### Exercise goal
Copy the text lines of all the items below without any change, and leave the pictures out of your answer.

### Extracted records
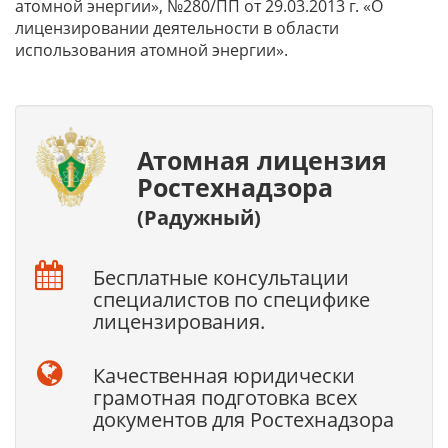
атомной энергии», №280/ПП от 29.03.2013 г. «О
лицензировании деятельности в области
использования атомной энергии».
Атомная лицензия
Ростехнадзора
(Радужный)
Бесплатные консультации
специалистов по специфике
лицензирования.
Качественная юридически
грамотная подготовка всех
документов для Ростехнадзора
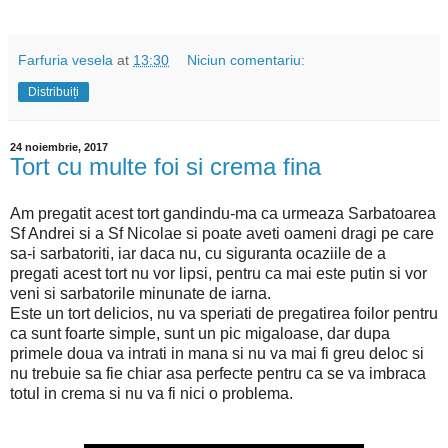
Farfuria vesela
at
13:30
Niciun comentariu:
Distribuiți
24 noiembrie, 2017
Tort cu multe foi si crema fina
Am pregatit acest tort gandindu-ma ca urmeaza Sarbatoarea
Sf Andrei si a Sf Nicolae si poate aveti oameni dragi pe care
sa-i sarbatoriti, iar daca nu, cu siguranta ocaziile de a
pregati acest tort nu vor lipsi, pentru ca mai este putin si vor
veni si sarbatorile minunate de iarna.
Este un tort delicios, nu va speriati de pregatirea foilor pentru
ca sunt foarte simple, sunt un pic migaloase, dar dupa
primele doua va intrati in mana si nu va mai fi greu deloc si
nu trebuie sa fie chiar asa perfecte pentru ca se va imbraca
totul in crema si nu va fi nici o problema.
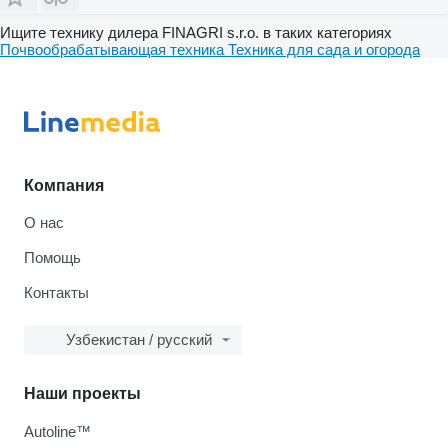
Ищите технику дилера FINAGRI s.r.o. в таких категориях
Почвообрабатывающая техника
Техника для сада и огорода
Компания
О нас
Помощь
Контакты
Узбекистан / русский
Наши проекты
Autoline™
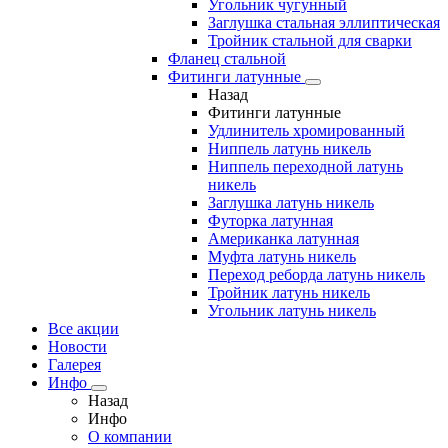
Угольник чугунный
Заглушка стальная эллиптическая
Тройник стальной для сварки
Фланец стальной
Фитинги латунные
Назад
Фитинги латунные
Удлинитель хромированный
Ниппель латунь никель
Ниппель переходной латунь
никель
Заглушка латунь никель
Футорка латунная
Американка латунная
Муфта латунь никель
Переход реборда латунь никель
Тройник латунь никель
Угольник латунь никель
Все акции
Новости
Галерея
Инфо
Назад
Инфо
О компании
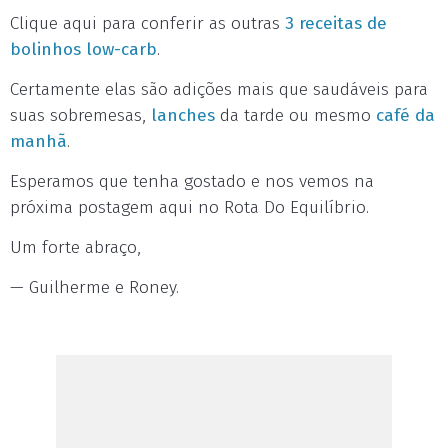
Clique aqui para conferir as outras
3 receitas de
bolinhos low-carb
.
Certamente elas são adições mais que saudáveis para
suas sobremesas,
lanches
da tarde ou mesmo
café da
manhã
.
Esperamos que tenha gostado e nos vemos na
próxima postagem aqui no Rota Do Equilíbrio.
Um forte abraço,
— Guilherme e Roney.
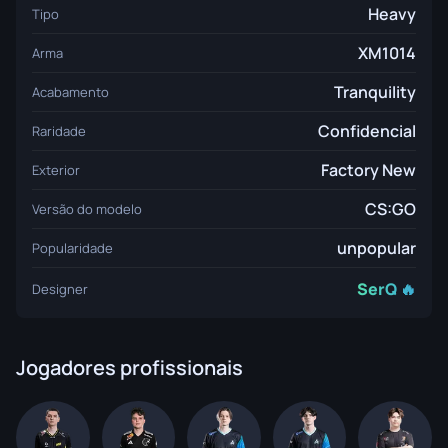
Heavy
Tipo
XM1014
Arma
Tranquility
Acabamento
Confidencial
Raridade
Factory New
Exterior
CS:GO
Versão do modelo
unpopular
Popularidade
SerQ 🔥
Designer
Jogadores profissionais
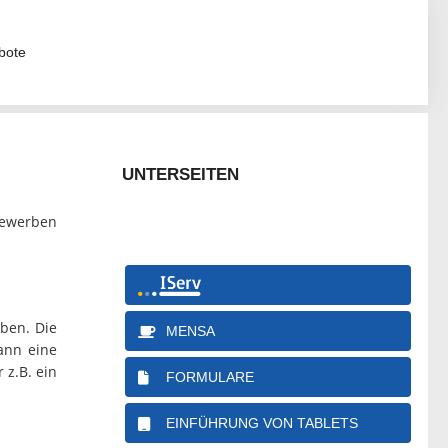
bote
UNTERSEITEN
bewerben
ben. Die
MENSA
ann eine
 z.B. ein
FORMULARE
EINFÜHRUNG VON TABLETS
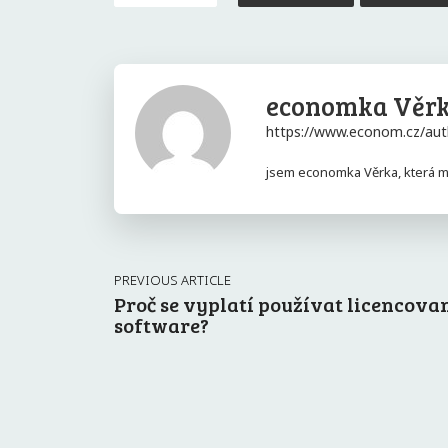
economka Věr
https://www.econom.cz/aut
jsem economka Věrka, která má
PREVIOUS ARTICLE
Proč se vyplatí používat licencova
software?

### Output for this task
атомной энергии», №280/ПП от 29.03.2013 г. «О
лицензировании деятельности в области
использования атомной энергии».
Атомная лицензия
Ростехнадзора
(Радужный)
Бесплатные консультации
специалистов по специфике
лицензирования.
Качественная юридически
грамотная подготовка всех
документов для Ростехнадзора
Farfuria vesela
at
13:30
Niciun comentariu:
Distribuiți
24 noiembrie, 2017
Tort cu multe foi si crema fina
Am pregatit acest tort gandindu-ma ca urmeaza Sarbatoarea
Sf Andrei si a Sf Nicolae si poate aveti oameni dragi pe care
sa-i sarbatoriti, iar daca nu, cu siguranta ocaziile de a
pregati acest tort nu vor lipsi, pentru ca mai este putin si vor
veni si sarbatorile minunate de iarna.
Este un tort delicios, nu va speriati de pregatirea foilor pentru
ca sunt foarte simple, sunt un pic migaloase, dar dupa
primele doua va intrati in mana si nu va mai fi greu deloc si
nu trebuie sa fie chiar asa perfecte pentru ca se va imbraca
totul in crema si nu va fi nici o problema.
Ищите технику дилера FINAGRI s.r.o. в таких категориях
Почвообрабатывающая техника
Техника для сада и огорода
Компания
О нас
Помощь
Контакты
Узбекистан / русский
Наши проекты
Autoline™
Угольник чугунный
Заглушка стальная эллиптическая
Тройник стальной для сварки
Фланец стальной
Фитинги латунные
Назад
Фитинги латунные
Удлинитель хромированный
Ниппель латунь никель
Ниппель переходной латунь
никель
Заглушка латунь никель
Футорка латунная
Американка латунная
Муфта латунь никель
Переход реборда латунь никель
Тройник латунь никель
Угольник латунь никель
Все акции
Новости
Галерея
Инфо
Назад
Инфо
О компании
Clique aqui para conferir as outras
3 receitas de
bolinhos low-carb
.
Certamente elas são adições mais que saudáveis para
suas sobremesas,
lanches
da tarde ou mesmo
café da
manhã
.
Esperamos que tenha gostado e nos vemos na
próxima postagem aqui no Rota Do Equilíbrio.
Um forte abraço,
— Guilherme e Roney.
Heavy
Tipo
XM1014
Arma
Tranquility
Acabamento
Confidencial
Raridade
Factory New
Exterior
CS:GO
Versão do modelo
unpopular
Popularidade
SerQ 🔥
Designer
Jogadores profissionais
bote
UNTERSEITEN
bewerben
ben. Die
MENSA
ann eine
 z.B. ein
FORMULARE
EINFÜHRUNG VON TABLETS
economka Věr
https://www.econom.cz/aut
jsem economka Věrka, která má
PREVIOUS ARTICLE
Proč se vyplatí používat licencova
software?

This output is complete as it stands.